Text encoder is Mistral-Small-3.2-24B-Instruct-2506 (which is multimodal) as opposed to the weird choice to use CLIP and T5 in the original FLUX, so that's a good start albeit kinda big for a model intended to be open weight. BFL likely should have held off the release until their Apache 2.0 distilled model was released in order to better differentiate from Nano Banana/Nano Banana Pro.

The pricing structure on the Pro variant is...weird:

> Input: We charge $0.015 for each megapixel on the input (i.e. reference images for editing)

> Output: The first megapixel is charged $0.03 and then each subsequent MP will be charged $0.015

▲

woadwarrior01 8 hours ago | parent | next [-]

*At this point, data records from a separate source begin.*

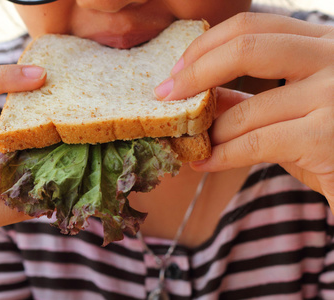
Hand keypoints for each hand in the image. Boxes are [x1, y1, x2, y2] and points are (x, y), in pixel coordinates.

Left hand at [155, 13, 333, 203]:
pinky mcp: (328, 135)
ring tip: (191, 143)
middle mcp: (333, 56)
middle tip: (166, 94)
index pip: (253, 27)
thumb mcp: (290, 109)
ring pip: (246, 109)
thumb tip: (203, 93)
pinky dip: (222, 156)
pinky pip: (255, 143)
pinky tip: (204, 164)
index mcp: (322, 42)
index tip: (176, 71)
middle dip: (196, 72)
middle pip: (246, 48)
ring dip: (209, 131)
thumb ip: (250, 97)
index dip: (206, 46)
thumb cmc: (329, 140)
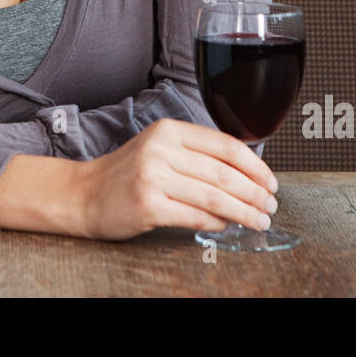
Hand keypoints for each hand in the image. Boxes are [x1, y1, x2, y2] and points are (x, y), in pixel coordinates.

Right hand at [71, 118, 278, 240]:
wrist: (84, 194)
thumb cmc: (127, 173)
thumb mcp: (159, 148)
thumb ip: (196, 154)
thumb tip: (246, 174)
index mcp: (169, 130)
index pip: (225, 145)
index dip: (255, 166)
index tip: (271, 182)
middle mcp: (161, 149)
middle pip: (223, 173)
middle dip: (255, 193)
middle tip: (270, 206)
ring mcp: (153, 177)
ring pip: (214, 196)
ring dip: (243, 212)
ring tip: (259, 220)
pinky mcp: (148, 206)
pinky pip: (195, 217)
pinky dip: (216, 223)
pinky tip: (226, 226)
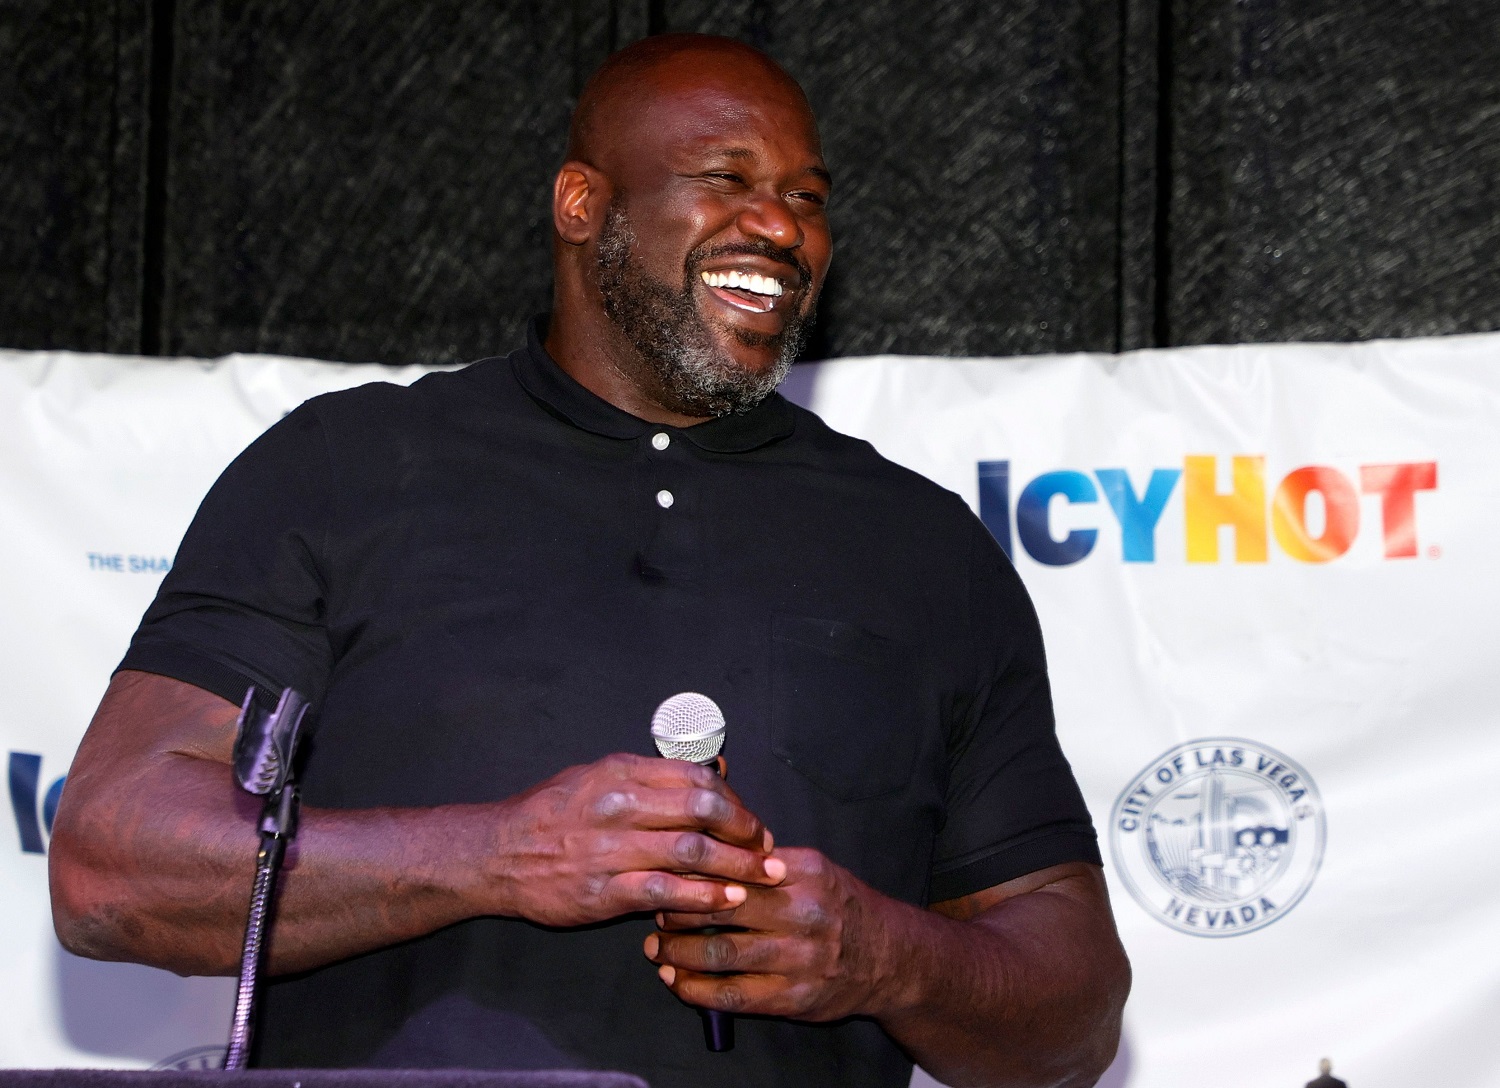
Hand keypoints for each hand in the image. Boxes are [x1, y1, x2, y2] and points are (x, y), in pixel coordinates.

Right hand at [490, 753, 786, 927]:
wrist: (497, 854)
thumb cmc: (552, 814)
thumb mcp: (599, 776)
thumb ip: (654, 777)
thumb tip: (714, 772)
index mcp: (622, 772)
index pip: (697, 778)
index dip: (734, 800)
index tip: (749, 820)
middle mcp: (620, 805)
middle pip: (704, 810)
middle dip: (745, 830)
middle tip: (766, 848)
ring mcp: (612, 848)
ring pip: (693, 850)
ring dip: (737, 865)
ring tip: (762, 876)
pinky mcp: (605, 890)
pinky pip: (668, 891)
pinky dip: (705, 896)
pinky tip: (729, 900)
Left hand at [646, 846, 893, 1021]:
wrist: (890, 958)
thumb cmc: (839, 906)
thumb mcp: (813, 868)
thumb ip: (765, 860)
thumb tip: (706, 846)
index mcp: (804, 871)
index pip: (735, 864)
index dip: (693, 869)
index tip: (667, 871)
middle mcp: (802, 912)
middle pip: (722, 905)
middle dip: (678, 909)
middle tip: (655, 909)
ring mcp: (798, 958)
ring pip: (720, 953)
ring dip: (677, 952)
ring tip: (657, 948)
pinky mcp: (793, 997)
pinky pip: (731, 995)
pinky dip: (694, 989)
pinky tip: (675, 980)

> BFL likely should have held off the release until their Apache 2.0 distilled model was released in order to better differentiate from Nano Banana/Nano Banana Pro.

Qwen-Image-Edit-2511 is going to be released next week. And it will be Apache 2.0 licensed. I suspect that was one of the factors in the decision to release FLUX.2 this week.

	▲	minimaxir 8 hours ago \| parent [-]
		Fair point.

▲

kouteiheika 7 hours ago | parent | prev | next [-]

> as opposed to the weird choice to use CLIP and T5 in the original FLUX

Yeah, CLIP here was essentially useless. You can even completely zero the weights through which the CLIP input is ingested by the model and it barely changes anything.

▲

beernet 8 hours ago | parent | prev | next [-]

Nice catch. Looks like engineers tried to take care of the GTM part as well and (surprise!) messed it up. In any case, the biggest loser here is Europe once again.

▲

throwaway314155 8 hours ago | parent | prev [-]

> as opposed to the weird choice to use CLIP and T5 in the original FLUX

This method was used in tons of image generation models. Not saying it's superior or even a good idea, but it definitely wasn't "weird".